Zamieszanie na granicy z Serbią. Blokada samochodów i dementi Chorwatów

Aktualizacja:

Szef MSW Chorwacji zdementował w czwartek, jakoby jego kraj zamknął granicę dla Serbów; zakaz wjazdu obejmuje za to wszystkie pojazdy na serbskiej rejestracji. Jest to odpowiedź Zagrzebia na wydany przez Belgrad zakaz wjazdu ciężarówek i towarów z Chorwacji.

Minister spraw wewnętrznych Ranko Ostojić powiedział, że kroki odwetowe podjęte przez Chorwację obejmują zakaz wjazdu pojazdów na serbskiej rejestracji, nie zaś obywateli Serbii, jak podawano wcześniej.

- Jeśli chodzi o ludzi, to mogą oni wchodzić na terytorium Chorwacji. Nasza granica jest otwarta dla wszystkich pojazdów poza serbskimi. Autobusy na serbskiej rejestracji nie wjadą do Chorwacji - powiedział Ostojić.

Wcześniej przedstawiciel chorwackiej straży granicznej poinformował, że Serbowie mają zakaz wjazdu na terytorium Chorwacji.

- Osoby legitymujące się serbskimi paszportami i samochody zarejestrowane na terytorium tego państwa nie mogą do odwołania przekraczać naszej granicy - powiedział agencji Reutera funkcjonariusz straży granicznej na przejściu Bajakovo-Batrovci.

To odpowiedź na decyzję Serbii sprzed kilkunastu godzin.

Blokada

Serbia wydała zakaz wjazdu ciężarówkom i towarom z Chorwacji w odpowiedzi na podobne restrykcje wprowadzone wcześniej przez Chorwację - poinformował w środę wieczorem serbski minister spraw wewnętrznych Nebojsa Stefanović.

- Od tej chwili serbska policja nie przepuści przez żadne przejście graniczne jakichkolwiek pojazdów ciężarowych zarejestrowanych w Chorwacji, lub jakichkolwiek ciężarówek przewożących towary wytworzone w Chorwacji - powiedział Stefanović dziennikarzom.
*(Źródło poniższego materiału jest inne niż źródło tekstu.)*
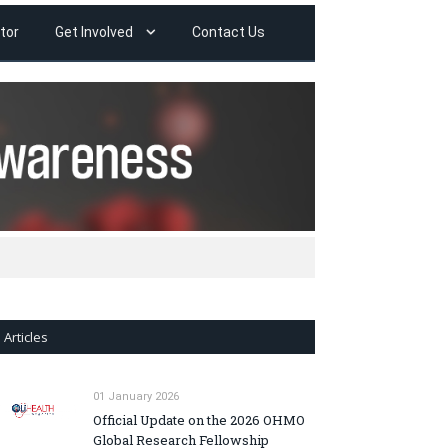
tor
Get Involved
Contact Us
Articles
01 January 2026
Official Update on the 2026 OHMO
Global Research Fellowship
Stefanović, który wypowiadał się na przejściu granicznym Bajakovo-Batrovci, oświadczył, że Serbia "padła ofiarą agresji ekonomicznej i musi bronić swoich interesów".

Minister potępił "nieodpowiedzialne działania" władz chorwackich, ale dodał, że rząd Serbii gotów jest "niezwłocznie odwołać swoją decyzję", jeśli przejście Bajakovo-Batrovci zostanie ponownie udostępnione dla ruchu pojazdów ciężarowych.

Gigantyczne korki na granicy

Chorwacja zablokowała w poniedziałek dla ciężarówek główne przejście graniczne z Serbią Bajakovo-Batrovci w reakcji na masowy napływ migrantów z Serbii. Zezwolono jedynie na przejazd ciężarówek do Serbii. We wtorek Chorwacja pozwoliła na przejazd ciężarówek przewożących łatwo psujące się towary. Mimo to jednak po obu stronach granicy utworzyły się gigantyczne korki złożone z ciężarówek oczekujących na przejazd.

Szef MSW Chorwacji Ranko Ostojić powiedział w środę, że zakaz wjazdu dla ciężarówek z Serbii na przejście Bajakovo-Batrovci, będzie obowiązywał do czasu aż Belgrad zacznie ponownie kierować napływających przez Serbię migrantów na Węgry.

Szlak bałkański

Szlakiem bałkańskim, przez Macedonię, przedostało się od początku br. 160 tys. migrantów. Dalej zmierzali oni do Serbii, na Węgry i stamtąd do Europy Zachodniej. Do Macedonii migranci napływali z Grecji i w mniejszym stopniu - z Bułgarii. Od czasu, gdy Węgry wzniosły na swej granicy z Serbią 175-kilometrowe ogrodzenie, szlak migracji wiedzie przez Chorwację.

Gdyby migranci wybrali trasę przez Bośnię i Hercegowinę, to również prowadziłaby ona dalej do Chorwacji. Bośnia jest bowiem otoczona z trzech stron przez terytorium Chorwacji, na wschodzie graniczy z Serbią, a na południowym wschodzie - z Czarnogórą.